All insured deposits will be accessible in full no later than Monday morning, but the FDIC said uninsured depositors will get a “receivership certificate,” and that future dividend payments “may be made” to pay off uninsured funds as the bank’s assets are sold. Customers with uninsured deposits were told to call the FDIC.

An SVB spokeswoman referred questions to the FDIC. An FDIC spokeswoman did not respond to a request for comment.

Regulatory experts say account holders with uninsured funds are not typically individuals. Usually, accounts with such high funds are companies that need cash on hand for payroll and other expenses. But Silicon Valley Bank’s relatively well-off clientele could be the exception, and the push for full repayment was already coming from some corners.
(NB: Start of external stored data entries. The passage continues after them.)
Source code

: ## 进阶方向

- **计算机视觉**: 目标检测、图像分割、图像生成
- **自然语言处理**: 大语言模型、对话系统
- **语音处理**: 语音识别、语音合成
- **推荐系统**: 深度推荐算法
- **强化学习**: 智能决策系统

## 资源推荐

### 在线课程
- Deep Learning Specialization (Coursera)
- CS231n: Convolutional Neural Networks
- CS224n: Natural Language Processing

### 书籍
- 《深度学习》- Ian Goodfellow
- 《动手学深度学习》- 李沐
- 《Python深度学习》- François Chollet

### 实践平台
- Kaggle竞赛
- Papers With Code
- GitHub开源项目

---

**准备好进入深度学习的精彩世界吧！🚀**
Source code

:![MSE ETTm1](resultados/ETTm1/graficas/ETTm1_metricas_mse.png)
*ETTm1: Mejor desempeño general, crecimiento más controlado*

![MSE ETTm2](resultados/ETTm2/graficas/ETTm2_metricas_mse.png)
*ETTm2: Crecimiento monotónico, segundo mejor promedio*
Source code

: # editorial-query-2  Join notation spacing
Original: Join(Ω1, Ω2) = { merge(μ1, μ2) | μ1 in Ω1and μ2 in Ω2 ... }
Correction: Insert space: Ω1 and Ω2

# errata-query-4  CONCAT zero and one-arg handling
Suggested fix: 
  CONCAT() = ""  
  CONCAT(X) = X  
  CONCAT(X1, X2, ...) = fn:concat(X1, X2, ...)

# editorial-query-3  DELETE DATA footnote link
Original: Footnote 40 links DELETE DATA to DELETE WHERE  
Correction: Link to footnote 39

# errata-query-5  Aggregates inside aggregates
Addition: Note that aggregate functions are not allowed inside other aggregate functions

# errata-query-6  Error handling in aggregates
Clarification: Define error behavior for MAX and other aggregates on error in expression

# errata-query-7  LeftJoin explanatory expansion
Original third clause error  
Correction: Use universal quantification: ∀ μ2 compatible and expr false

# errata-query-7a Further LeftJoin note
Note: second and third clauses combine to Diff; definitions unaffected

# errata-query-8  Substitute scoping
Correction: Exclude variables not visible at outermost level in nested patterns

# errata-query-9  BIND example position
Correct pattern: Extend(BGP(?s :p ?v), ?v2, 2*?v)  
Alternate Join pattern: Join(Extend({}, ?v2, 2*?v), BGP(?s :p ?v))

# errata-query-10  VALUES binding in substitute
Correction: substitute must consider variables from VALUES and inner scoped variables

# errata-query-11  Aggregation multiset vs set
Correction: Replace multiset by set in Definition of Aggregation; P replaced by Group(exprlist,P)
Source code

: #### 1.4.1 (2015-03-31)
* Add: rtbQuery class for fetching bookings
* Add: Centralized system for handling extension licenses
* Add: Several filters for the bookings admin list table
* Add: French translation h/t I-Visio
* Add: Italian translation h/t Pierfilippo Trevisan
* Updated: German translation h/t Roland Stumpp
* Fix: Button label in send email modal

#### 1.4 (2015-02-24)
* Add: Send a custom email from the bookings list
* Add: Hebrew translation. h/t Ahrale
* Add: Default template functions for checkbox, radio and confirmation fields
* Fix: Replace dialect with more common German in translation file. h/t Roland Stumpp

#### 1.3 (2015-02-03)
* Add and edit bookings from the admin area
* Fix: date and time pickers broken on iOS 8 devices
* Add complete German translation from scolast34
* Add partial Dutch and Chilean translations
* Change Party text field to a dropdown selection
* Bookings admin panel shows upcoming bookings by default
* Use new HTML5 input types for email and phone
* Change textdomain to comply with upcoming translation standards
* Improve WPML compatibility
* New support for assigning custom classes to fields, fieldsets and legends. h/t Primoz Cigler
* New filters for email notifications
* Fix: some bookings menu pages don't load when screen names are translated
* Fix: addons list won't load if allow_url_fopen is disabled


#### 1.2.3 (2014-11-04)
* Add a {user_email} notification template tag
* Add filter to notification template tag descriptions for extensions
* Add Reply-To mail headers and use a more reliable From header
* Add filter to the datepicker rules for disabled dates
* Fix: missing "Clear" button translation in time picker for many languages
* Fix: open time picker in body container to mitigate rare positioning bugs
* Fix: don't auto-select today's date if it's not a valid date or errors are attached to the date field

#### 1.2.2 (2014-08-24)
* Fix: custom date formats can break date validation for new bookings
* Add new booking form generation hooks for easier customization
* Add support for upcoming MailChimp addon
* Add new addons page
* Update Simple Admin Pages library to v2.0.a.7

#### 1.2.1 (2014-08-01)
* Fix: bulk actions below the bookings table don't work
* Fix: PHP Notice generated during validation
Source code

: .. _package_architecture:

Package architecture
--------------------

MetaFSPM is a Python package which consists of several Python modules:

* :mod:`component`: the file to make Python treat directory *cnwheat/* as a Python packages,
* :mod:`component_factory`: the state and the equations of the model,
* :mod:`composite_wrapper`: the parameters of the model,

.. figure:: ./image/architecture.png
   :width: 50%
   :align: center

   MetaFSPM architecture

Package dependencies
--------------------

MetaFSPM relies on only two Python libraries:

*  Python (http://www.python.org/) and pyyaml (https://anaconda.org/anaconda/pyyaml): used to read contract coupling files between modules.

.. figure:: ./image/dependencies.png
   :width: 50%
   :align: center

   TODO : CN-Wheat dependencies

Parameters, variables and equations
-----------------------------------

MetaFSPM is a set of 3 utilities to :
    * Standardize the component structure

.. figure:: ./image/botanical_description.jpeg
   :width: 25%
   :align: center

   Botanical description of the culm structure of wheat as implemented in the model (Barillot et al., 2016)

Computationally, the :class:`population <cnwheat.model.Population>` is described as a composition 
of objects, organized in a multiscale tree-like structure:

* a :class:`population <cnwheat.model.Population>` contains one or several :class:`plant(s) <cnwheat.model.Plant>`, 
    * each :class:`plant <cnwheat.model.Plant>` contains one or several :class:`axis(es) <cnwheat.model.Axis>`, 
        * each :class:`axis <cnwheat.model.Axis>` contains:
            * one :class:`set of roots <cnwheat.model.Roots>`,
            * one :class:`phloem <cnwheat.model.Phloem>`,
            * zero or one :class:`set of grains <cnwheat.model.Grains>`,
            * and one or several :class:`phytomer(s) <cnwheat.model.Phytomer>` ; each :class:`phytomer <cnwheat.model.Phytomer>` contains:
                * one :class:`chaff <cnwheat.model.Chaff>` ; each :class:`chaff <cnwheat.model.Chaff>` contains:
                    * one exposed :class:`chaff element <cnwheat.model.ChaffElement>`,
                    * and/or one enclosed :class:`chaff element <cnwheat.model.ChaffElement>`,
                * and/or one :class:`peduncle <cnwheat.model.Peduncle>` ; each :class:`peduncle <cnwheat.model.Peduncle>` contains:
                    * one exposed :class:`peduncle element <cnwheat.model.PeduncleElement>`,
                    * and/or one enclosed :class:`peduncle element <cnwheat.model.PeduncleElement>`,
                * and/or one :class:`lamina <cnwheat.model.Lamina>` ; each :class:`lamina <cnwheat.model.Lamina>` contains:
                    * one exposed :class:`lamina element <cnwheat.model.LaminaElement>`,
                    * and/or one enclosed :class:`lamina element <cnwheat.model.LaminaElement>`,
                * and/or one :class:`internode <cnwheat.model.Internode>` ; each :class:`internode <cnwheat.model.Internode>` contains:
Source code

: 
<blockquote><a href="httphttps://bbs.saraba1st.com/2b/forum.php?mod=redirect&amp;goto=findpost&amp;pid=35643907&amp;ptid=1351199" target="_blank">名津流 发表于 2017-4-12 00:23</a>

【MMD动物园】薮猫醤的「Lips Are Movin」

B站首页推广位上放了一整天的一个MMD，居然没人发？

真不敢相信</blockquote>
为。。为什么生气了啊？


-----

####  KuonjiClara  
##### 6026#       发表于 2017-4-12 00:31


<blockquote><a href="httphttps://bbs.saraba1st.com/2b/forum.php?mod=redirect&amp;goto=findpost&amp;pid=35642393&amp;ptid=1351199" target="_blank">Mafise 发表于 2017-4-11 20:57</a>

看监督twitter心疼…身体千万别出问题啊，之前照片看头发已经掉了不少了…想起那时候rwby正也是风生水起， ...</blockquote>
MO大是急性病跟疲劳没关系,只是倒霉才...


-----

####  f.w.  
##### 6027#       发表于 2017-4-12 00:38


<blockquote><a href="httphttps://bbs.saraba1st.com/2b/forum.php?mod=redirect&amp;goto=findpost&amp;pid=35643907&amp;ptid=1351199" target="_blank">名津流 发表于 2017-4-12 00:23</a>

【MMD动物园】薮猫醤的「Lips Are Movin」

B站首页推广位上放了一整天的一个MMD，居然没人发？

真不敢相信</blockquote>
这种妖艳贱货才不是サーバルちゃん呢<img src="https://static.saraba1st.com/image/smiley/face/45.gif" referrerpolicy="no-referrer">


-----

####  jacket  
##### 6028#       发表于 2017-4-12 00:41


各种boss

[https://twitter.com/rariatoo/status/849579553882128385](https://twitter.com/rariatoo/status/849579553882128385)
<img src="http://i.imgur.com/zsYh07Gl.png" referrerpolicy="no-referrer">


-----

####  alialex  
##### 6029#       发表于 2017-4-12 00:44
“We must make sure all deposits exceeding the FDIC $250k limit are honored,” tweeted U.S. Representative Eric Swalwell, a California Democrat. “Banking is about confidence. If depositors lose confidence on the safety of their deposits over 250k then we are in trouble.”

Beyond selling off the assets piecemeal, another possible move by the FDIC would be to find another firm to take on all or a portion of the assets. This move is typically preferred by the regulator as a smoother process that ensures depositors are minimally disrupted and usually kept whole. But that process can be lengthy, leaving uninsured depositors in the dark.

“This will likely be similar to the failure of IndyMac Bank in 2008,” said Joseph Lynyak, a partner with Dorsey & Whitney who specializes in bank failures. “The FDIC closed that bank but had not already lined up an assuming bank. It took several weeks to find an investor.”

“The FDIC is likely negotiating a similar arrangement as we speak, with the result that virtually all assets and liabilities of Silicon Valley Bank will be transferred to the assuming bank in a short period of time.”